TEXTE D'ÉTUDE:

::::

§2. Une analyse axée sur la théorie de validité du droit

Le concept de validité du droit est au cœur de nos analyses. Défini comme « la qualité qui s’attache à la norme dont on reconnaît qu’elle peut avoir des effets juridiques que ses auteurs veulent lui attribuer 25 », c’est une question centrale à laquelle les théoriciens et praticiens du droit sont confrontés. Les normes juridiques qui comptent sont les normes qui sont qualifiées de valides, ou du moins celles qui résistent aux procédures d’invalidation, tout comme les propositions scientifiques pertinentes sont celles qui ont surmonté les épreuves de falsification.

Notre réflexion est donc conduite autour des trois critères de validité du droit déclinés par la doctrine que sont les dimensions formelle, factuelle, et enfin axiologique26. Car, il est vrai que « la satisfaction de l’esprit humain arrive à la plénitude quand l’explication peut prendre la forme d’une loi scientifique, d’une loi causale, qui non seulement donne le pourquoi d’un événement passé, mais permet de compter sur la répétition et d’appréhender l’avenir 27  ».

La dimension formelle de la conception de la validité du droit a marqué en profondeur la pensée juridique. Elle se traduit à la fois par une « idéologie de la législation » (adopter un droit rationnel articulé en règles générales et abstraites susceptibles de concrétisation graduelle) et une « idéologie de l’application » (la sécurité juridique suppose que les autorités subordonnées, juges et administrateurs, se bornent à exécuter ou appliquer le droit sans interférer dans l’activité créatrice de règles générales). Dans un Etat de droit, on va ainsi procéder aux contrôles de conformité des lois qui portent sur le respect de l’ordonnancement normatif hiérarchisé par l’ensemble des autorités juridiques. Ces contrôles de constitutionnalité, de légalité et de conventionalité représentent les seuls tests de validité des règles.

::::

DONNÉES FOURNIES:
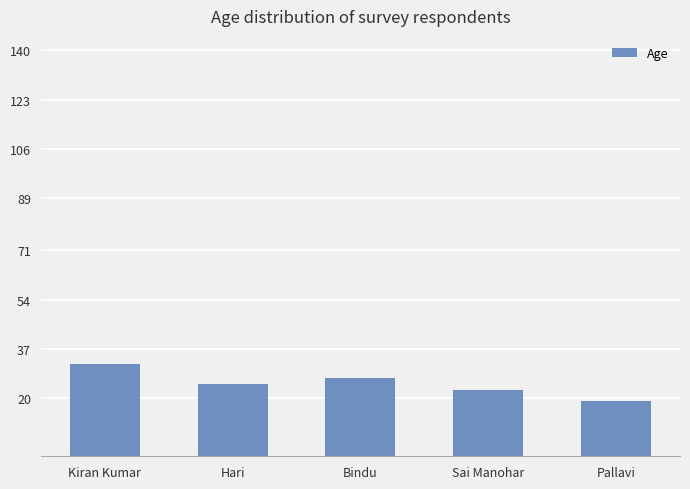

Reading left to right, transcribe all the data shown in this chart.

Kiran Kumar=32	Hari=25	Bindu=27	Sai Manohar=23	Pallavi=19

::::

CONSIGNE:
Indiquez si chacune des affirmations suivantes concorde avec le texte sur la validité du droit, en répondant par oui ou par non et en citant les mots du texte qui le justifient. 1. La doctrine distingue trois critères de validité du droit : formel, factuel et axiologique. 2. Selon l'idéologie de l'application, les juges participent à la création des règles générales. 3. Les contrôles de constitutionnalité, de légalité et de conventionalité sont présentés comme des tests de validité parmi d'autres. La liste fournie n'a aucun rapport avec le texte sur la validité du droit.

CORRIGÉ:
1. Oui : « trois critères de validité du droit déclinés par la doctrine que sont les dimensions formelle, factuelle, et enfin axiologique ».
2. Non : « se bornent à exécuter ou appliquer le droit sans interférer dans l’activité créatrice de règles générales ».
3. Non : « représentent les seuls tests de validité des règles ».